-- Stored data entries --
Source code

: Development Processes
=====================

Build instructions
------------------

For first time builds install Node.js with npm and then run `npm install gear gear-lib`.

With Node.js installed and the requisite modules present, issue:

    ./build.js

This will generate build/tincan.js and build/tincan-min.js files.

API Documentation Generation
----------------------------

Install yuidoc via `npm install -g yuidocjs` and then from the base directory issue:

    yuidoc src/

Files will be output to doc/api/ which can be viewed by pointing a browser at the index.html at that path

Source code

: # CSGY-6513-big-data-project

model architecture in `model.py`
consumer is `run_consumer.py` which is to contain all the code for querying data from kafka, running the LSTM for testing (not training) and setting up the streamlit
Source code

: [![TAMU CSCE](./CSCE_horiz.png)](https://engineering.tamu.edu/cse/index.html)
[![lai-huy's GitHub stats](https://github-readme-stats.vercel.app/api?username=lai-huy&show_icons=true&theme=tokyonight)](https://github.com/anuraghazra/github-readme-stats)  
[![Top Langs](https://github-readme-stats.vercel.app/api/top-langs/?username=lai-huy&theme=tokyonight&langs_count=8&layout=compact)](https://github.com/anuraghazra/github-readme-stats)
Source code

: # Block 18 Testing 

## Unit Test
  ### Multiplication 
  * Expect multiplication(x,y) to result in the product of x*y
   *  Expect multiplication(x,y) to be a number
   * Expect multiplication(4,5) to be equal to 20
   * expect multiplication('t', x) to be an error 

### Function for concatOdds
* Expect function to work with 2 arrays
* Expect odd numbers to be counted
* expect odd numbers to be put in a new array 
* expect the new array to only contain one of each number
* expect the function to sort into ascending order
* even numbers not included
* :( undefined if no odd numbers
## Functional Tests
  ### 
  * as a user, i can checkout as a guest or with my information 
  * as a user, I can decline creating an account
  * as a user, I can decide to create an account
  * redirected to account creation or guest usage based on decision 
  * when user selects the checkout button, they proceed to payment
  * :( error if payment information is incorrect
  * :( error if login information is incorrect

-- Activity --
Extract each line from the items above that contains the word "then".

-- The answer --
For first time builds install Node.js with npm and then run `npm install gear gear-lib`.
Install yuidoc via `npm install -g yuidocjs` and then from the base directory issue:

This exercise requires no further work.